The company has already taken full ownership of Beijing-based International Medical Centre (IMC), through which it can provide remote diagnosis services to patients. Compared to Hong Kong, the mainland poses risks in terms of regulation and recruitment, but it is also an attractive market with a large ageing population and greater willingness and ability to pay for quality healthcare.

Other Hong Kong players are eyeing expansion, including ophthalmology specialist C-MER Eye Center, non-hospital medical service provider EC Healthcare, and family medicine specialist UMP Healthcare. Virtus believes support from the likes of SHC and MediTrust – a China-based medical payment system developer and SHC portfolio company – will help accelerate market penetration.

The broader shareholder base, which includes private market investors with healthcare exposure ranging from medical technology start-ups to Asia’s largest hospital operator, is expected to provide introductions and expertise leading to the implementation of data analytics and digital transformation tools.

Happy stakeholders

However, Lau emphasised that medical professionals remain the cornerstone of specialist healthcare services, contrasting this “holistic approach” with the more transactional doctor-to-patient model.

“One doctor is like one big tree, but when you bring together 100 doctors, it essentially creates a forest capable of establishing its own ecosystem, planting new trees, and developing healthcare-related businesses,” he explained, while highlighting the relationship management challenges that come with bringing together even 20 doctors as business partners.

Founding doctors at Virtus are encouraged to introduce new colleagues. The ratio of existing doctors to new joiners stands at around 1:2 at present, but there are plans to increase this to 1:3. Key pain points include effective communication with doctors whose professional experience doesn’t extend to working in commercial practices and may not grasp the business side of healthcare.

Virtus has initiated formal discussions with doctors and major stakeholders regarding major strategic objectives, such as targeting the paediatric and over-50s segments.

There are also informal channels for doctors to share knowledge and experience on diagnosis methodologies, thereby minimising duplicate charges and earning trust from the likes of insurance companies. This approach fosters self-learning among doctors, as evidenced by a senior doctor being corrected by a junior who was up to speed on the latest research papers.

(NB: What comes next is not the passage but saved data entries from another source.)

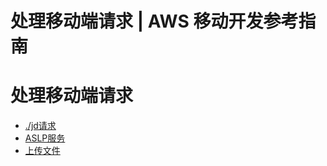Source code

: # 处理移动端请求 | AWS 移动开发参考指南

# 处理移动端请求

  * [./jd请求](<jd.html>)
  * [ASLP服务](<aslp.html>)
  * [上传文件](<upfile.html>)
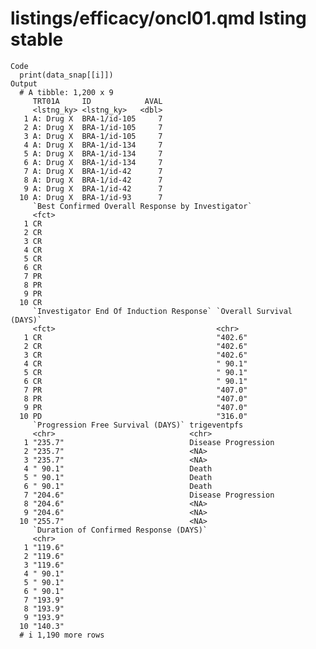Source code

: # listings/efficacy/oncl01.qmd lsting stable

    Code
      print(data_snap[[i]])
    Output
      # A tibble: 1,200 x 9
         TRT01A     ID            AVAL
         <lstng_ky> <lstng_ky>   <dbl>
       1 A: Drug X  BRA-1/id-105     7
       2 A: Drug X  BRA-1/id-105     7
       3 A: Drug X  BRA-1/id-105     7
       4 A: Drug X  BRA-1/id-134     7
       5 A: Drug X  BRA-1/id-134     7
       6 A: Drug X  BRA-1/id-134     7
       7 A: Drug X  BRA-1/id-42      7
       8 A: Drug X  BRA-1/id-42      7
       9 A: Drug X  BRA-1/id-42      7
      10 A: Drug X  BRA-1/id-93      7
         `Best Confirmed Overall Response by Investigator`
         <fct>                                            
       1 CR                                               
       2 CR                                               
       3 CR                                               
       4 CR                                               
       5 CR                                               
       6 CR                                               
       7 PR                                               
       8 PR                                               
       9 PR                                               
      10 CR                                               
         `Investigator End Of Induction Response` `Overall Survival (DAYS)`
         <fct>                                    <chr>                    
       1 CR                                       "402.6"                  
       2 CR                                       "402.6"                  
       3 CR                                       "402.6"                  
       4 CR                                       " 90.1"                  
       5 CR                                       " 90.1"                  
       6 CR                                       " 90.1"                  
       7 PR                                       "407.0"                  
       8 PR                                       "407.0"                  
       9 PR                                       "407.0"                  
      10 PD                                       "316.0"                  
         `Progression Free Survival (DAYS)` trigeventpfs       
         <chr>                              <chr>              
       1 "235.7"                            Disease Progression
       2 "235.7"                            <NA>               
       3 "235.7"                            <NA>               
       4 " 90.1"                            Death              
       5 " 90.1"                            Death              
       6 " 90.1"                            Death              
       7 "204.6"                            Disease Progression
       8 "204.6"                            <NA>               
       9 "204.6"                            <NA>               
      10 "255.7"                            <NA>               
         `Duration of Confirmed Response (DAYS)`
         <chr>                                  
       1 "119.6"                                
       2 "119.6"                                
       3 "119.6"                                
       4 " 90.1"                                
       5 " 90.1"                                
       6 " 90.1"                                
       7 "193.9"                                
       8 "193.9"                                
       9 "193.9"                                
      10 "140.3"                                
      # i 1,190 more rows

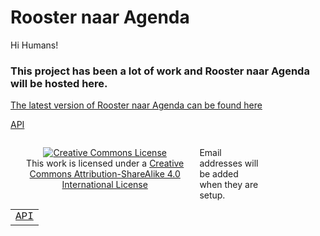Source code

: # Rooster naar Agenda

Hi Humans!

### This project has been a lot of work and Rooster naar Agenda will be hosted here. ###

[The latest version of Rooster naar Agenda can be found here](https://www.icloud.com/shortcuts/8b236e1997994bfd8ec3f0e54ebbf475)



[API](https://mvan231.github.io/LatestRoosterAgenda.json)


<footer>


<p style="float:left; width: 60%; text-align:center;">
<a rel="license" href="http://creativecommons.org/licenses/by-sa/4.0/"><img alt="Creative Commons License" style="border-width:0" src="https://i.creativecommons.org/l/by-sa/4.0/88x31.png" /></a><br />This work is licensed under a <a rel="license" href="http://creativecommons.org/licenses/by-sa/4.0/">Creative Commons Attribution-ShareAlike 4.0 International License</a>
  
</p>
<p style="float:left; width: 20%;">
Email addresses will be added when they are setup.
</p>

  <font size="6" face="Courier New" color="Red">
  <table width="100%">

<tbody>
<tr>
<td><a href="https://mvan231.github.io/LatestRoosterAgenda.json">API</a></td>

</tr>
</tbody>
</table>
  </font>
</footer>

Understanding this culture and ecosystem was a significant part of investor due diligence, with Lau noting that one investor interviewed one-third of the Virtus doctor base. Indeed, May Liang, a partner at SHC, said she was impressed by the capabilities of the founders and their ability to assemble a collection of top-notch local doctors.

Much as the founders see the business model as scalable in Hong Kong – driven by a perceived supply-demand mismatch in private healthcare services – they recognise that success ultimately rests on maintaining the balance between size, service quality, and stakeholder harmony.

“At the end of the day, it is about your execution and the culture you build. We are bringing together likeminded doctors who are not just in it for money, but also for the sake of creating the best and most innovative operating platform,” Lau added.